Reasoning about remainders
Opened this issue · 3 comments
As part of exploring CSE in Kontrol, a few issues have come up. Specifically:
- The backend exhibits spurious branching because it's not able to prove a large remainder (11 branches) UNSAT. An initial investigation with @geo2a revealed that the satisfiability of the remainder is not checked with respect to the current path constraint. The corresponding bug report is attached: it exhibits a 9-way branching when only an 8-way branching is expected).
- The remainders are not minimised, in the sense that even though some branches have been cut as infeasible, we still get the negation of their constraints in the remainder (in the example, the branching is initially 11-way and then three branches are discarded).
- The remainder is not propagated back using
rule_predicate
, which leads to a mischaracterisation of the branching bypyk
, and causes an infinite loop in combination with 1).
From what I understand, the remainders are initially of the form #Not ( ... #Or ... )
, which is then transformed into #Not (...) #And #Not (...)
. I believe that there is room for further simplification or minimisation at the #Or
stage, perhaps even Z3 could be asked to minimise this before the transformation to #And
.
With the georgy/booster-remainders branch, Booster can now apply the rules from the bug report, but it still produces a 9-way (instead of 8-way) branch. I.e. the behaviour is on-par with Kore. I have some thoughts on why this happens and also some wants about the rules. I start with the wants and then describe a possible transformation to the rule format that may help us to prune the remainder.
Format of CSE rules
-
Suggested changes to CSE rules
- the rules must preserve definedness and should be marked as such, otherwise Booster will not be able to apply them
- the rules need to have IDs. I do not think it matters much if they are not actually UniqueIDs, but it is very annoying to not have them, as it becomes very hard to disambiguate the rules in the backend logs
-
Experiment: shift information to the side condition
- the rules have function symbols in the LHS, which makes them invalid rewrite rules and more akin to simplifications.
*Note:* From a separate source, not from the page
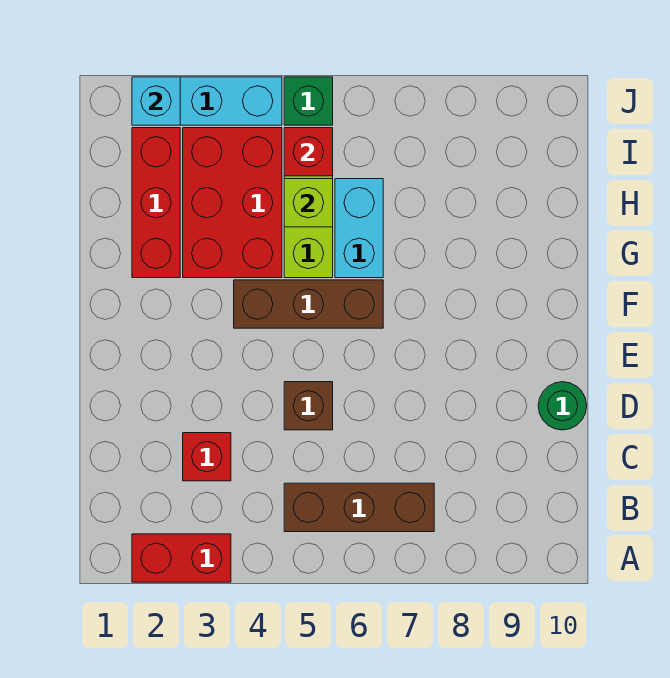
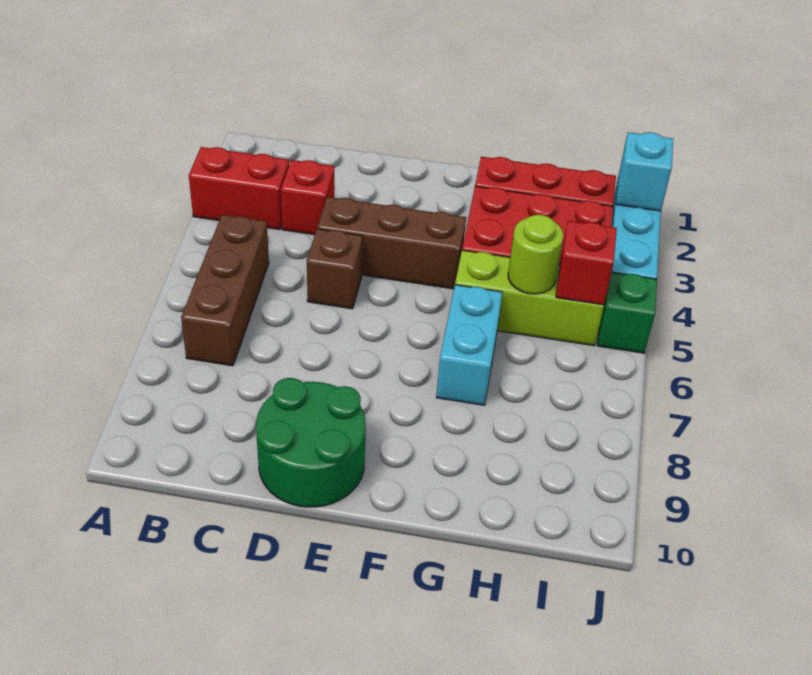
red brick A2:A3 level 1 -> red brick A3:B3 level 1
green round brick D10 level 1 -> green round brick D9:E10 level 1
brown brick F4:F6 level 1 -> brown brick D4:F4 level 1
cyan brick G6:H6 level 1 -> cyan brick G6:G7 level 1
lime brick H5 level 2 -> lime round brick H5 level 2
- This actually may be the reason why the remainder condition is over-approximating. Once we've matched with the rule and checking the side condition (or checking the remainder after applying several rules), we have already lost the information. Perhaps if we had the matching information when computing the remainder, it would not over approximate.
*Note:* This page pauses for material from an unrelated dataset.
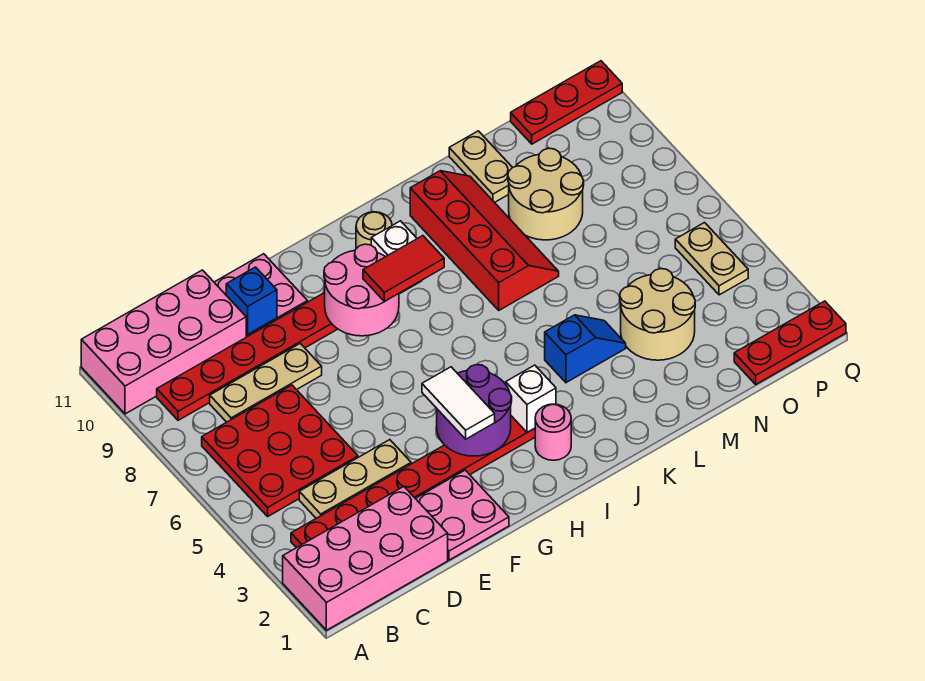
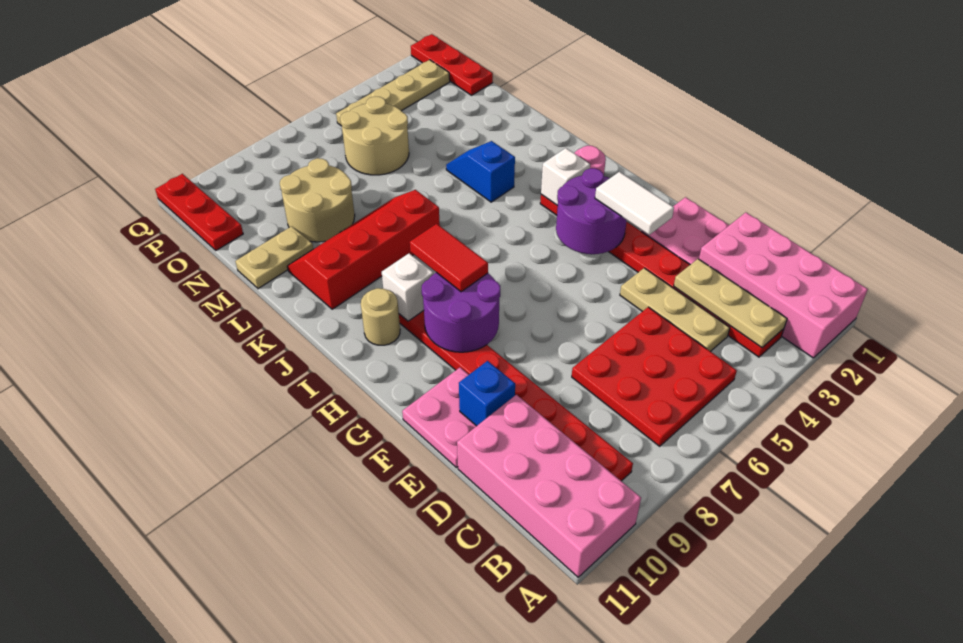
tan plate C8:E8 level 1 -> tan plate B3:D3 level 2
white tile G3:G4 level 3 -> white tile F3:G3 level 3
pink round brick G8:H9 level 2 -> purple round brick G8:H9 level 2
tan round brick M3:N4 level 1 -> tan round brick N5:O6 level 1
tan plate P4:P5 level 1 -> tan plate P2:P5 level 1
- With that in mind, we should consider transforming the rules in the following way:
- bind the expressions in the LHS to a variable
- add an equality (likely
==K
should work) constrains
This transformation of the rule may just work and the rules apply without a remainder.
We can of course extend the matching code in Booster to allow (total) function symbols in LHS of rewrite rules (experiment in this PR), but this does not actually solve anything, as we'd not have enough information to prune the remainder.
- the rules have function symbols in the LHS, which makes them invalid rewrite rules and more akin to simplifications.
CSE rules are specifically designed to have only symbolic variables on the LHS, with the exception of +Bytes
and map concatenation. If you see any other ones, please let me know.
+Bytes
are fine, we have an excellent array of rules that does unification on them, which is deterministic. Concatenation of maps is something to be implemented.
In addition, my experience tells me that we should never be introducing additional constraints into the path condition unless absolutely necessary, and this is not necessary for +Bytes
and should not be necessary for map concatenation.
The remainder condition that we are dealing with is over-approximating because in the path constraints, some symbolic variables are initialised in some of the branches, causing the parameters of function symbols to be computed partially or even the function to be fully evaluated. This issue, I believe, is not related to what's in the structural part.